▶ **Exercise details**: A faithful copy of the listing below is needed, one that contains no pictures.

◇ ◇ ◇ ◇

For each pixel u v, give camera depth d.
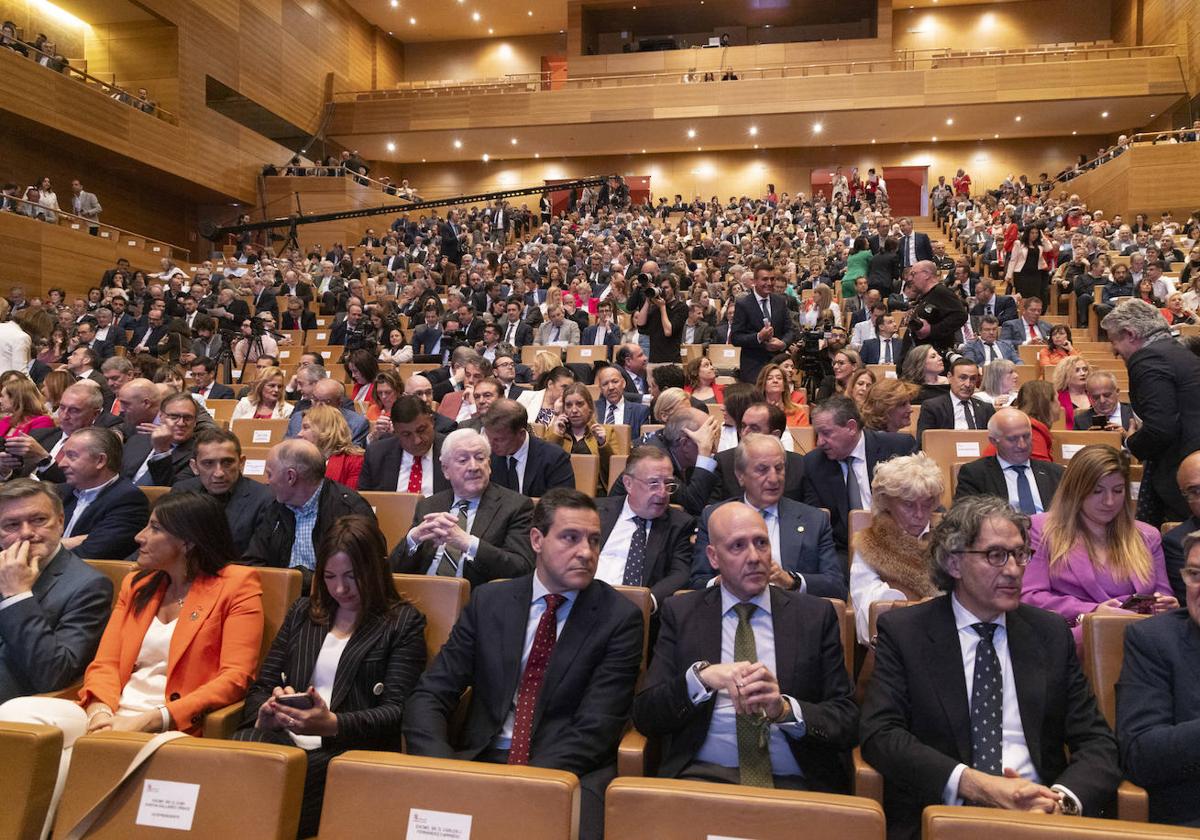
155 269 16.89
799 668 2.42
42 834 1.92
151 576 2.94
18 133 15.66
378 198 22.30
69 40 18.69
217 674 2.78
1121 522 2.99
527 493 4.43
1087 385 5.50
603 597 2.65
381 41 27.31
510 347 8.34
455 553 3.45
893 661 2.34
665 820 1.65
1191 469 2.96
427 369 8.05
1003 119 23.08
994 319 8.84
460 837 1.70
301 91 23.52
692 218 20.86
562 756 2.39
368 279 15.76
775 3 25.66
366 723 2.47
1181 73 21.11
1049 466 3.92
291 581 2.96
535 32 27.62
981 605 2.29
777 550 3.44
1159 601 2.75
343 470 4.77
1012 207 18.25
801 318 11.30
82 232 15.03
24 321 9.73
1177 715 2.19
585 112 23.73
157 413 5.24
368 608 2.72
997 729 2.20
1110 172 18.59
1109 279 11.30
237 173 20.52
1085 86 21.53
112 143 16.70
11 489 2.95
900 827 2.18
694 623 2.54
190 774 1.89
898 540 2.96
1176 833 1.50
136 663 2.81
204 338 10.20
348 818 1.76
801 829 1.60
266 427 6.14
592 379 8.05
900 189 25.05
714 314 10.43
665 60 25.25
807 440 5.44
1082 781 2.06
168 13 18.53
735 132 24.30
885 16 24.55
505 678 2.57
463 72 28.11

◇ ◇ ◇ ◇

▶ **Answer space**:
For each pixel u v, give camera depth d.
155 269 16.89
799 668 2.42
42 834 1.92
151 576 2.94
18 133 15.66
378 198 22.30
69 40 18.69
217 674 2.78
1121 522 2.99
527 493 4.43
1087 385 5.50
603 597 2.65
381 41 27.31
510 347 8.34
455 553 3.45
893 661 2.34
665 820 1.65
1191 469 2.96
427 369 8.05
1003 119 23.08
994 319 8.84
460 837 1.70
301 91 23.52
692 218 20.86
562 756 2.39
368 279 15.76
775 3 25.66
366 723 2.47
1181 73 21.11
1049 466 3.92
291 581 2.96
535 32 27.62
981 605 2.29
777 550 3.44
1159 601 2.75
343 470 4.77
1012 207 18.25
801 318 11.30
82 232 15.03
24 321 9.73
1177 715 2.19
585 112 23.73
157 413 5.24
368 608 2.72
997 729 2.20
1110 172 18.59
1109 279 11.30
237 173 20.52
1085 86 21.53
112 143 16.70
11 489 2.95
900 827 2.18
694 623 2.54
190 774 1.89
898 540 2.96
1176 833 1.50
136 663 2.81
204 338 10.20
348 818 1.76
801 829 1.60
266 427 6.14
592 379 8.05
900 189 25.05
714 314 10.43
665 60 25.25
807 440 5.44
1082 781 2.06
168 13 18.53
735 132 24.30
885 16 24.55
505 678 2.57
463 72 28.11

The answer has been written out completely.